From foresight to action via four pathways
Foresight only matters if it changes what organizations do. The response should depend on two things: how well a harm is understood, and how prepared the organization is to address it.
There are four response pathways outlined in the report that outline how organizations can turn foresight into action:
- Pathway 1: Known and covered (enforce and tighten)
- Pathway 2: Novel/uncertain Coverage (validate and prepare)
- Pathway 3: Not covered (targeted strengthening)
- Pathway 4: Unpredictable/unknown (tripwires and sentinels)
To explain, when a risk is already well known and existing safeguards appear strong, the priority is not to start over, but to keep those protections effective as technologies, behaviours and threat patterns evolve (Pathway 1).
In other cases, the harm may be emerging and the evidence incomplete. Then the focus should be on testing assumptions, improving visibility into what is happening, and getting possible mitigations ready to deploy (Pathway 2).
When the harm is understood, but current protections are too weak or too narrow. In those situations, organizations need to strengthen specific safeguards and address known points of failure (Pathway 3).

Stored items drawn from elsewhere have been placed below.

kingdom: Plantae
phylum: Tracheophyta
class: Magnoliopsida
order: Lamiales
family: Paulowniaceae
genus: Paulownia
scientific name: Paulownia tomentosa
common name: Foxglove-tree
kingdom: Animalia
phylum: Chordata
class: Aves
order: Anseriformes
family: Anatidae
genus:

Where the threat is still poorly understood, the first step is not a precise solution but stronger readiness by creating proxy observables, determining pre-agreed tripwires and escalation authorities, and defining redress paths (Pathway 4).
Seen this way, the response pathways are a way of matching action to the level of uncertainty and preparedness.
Safety by design remains essential as it emphasizes preventive and anticipatory action rather than reacting after harm occurs. But it must be paired with foresight to prepare for a shifting digital world where harms evolve, rules change, technologies converge and bad actors adapt.
The organizations that lead on digital safety will not only ask how to build safer systems; they will ask what future those systems must be ready for.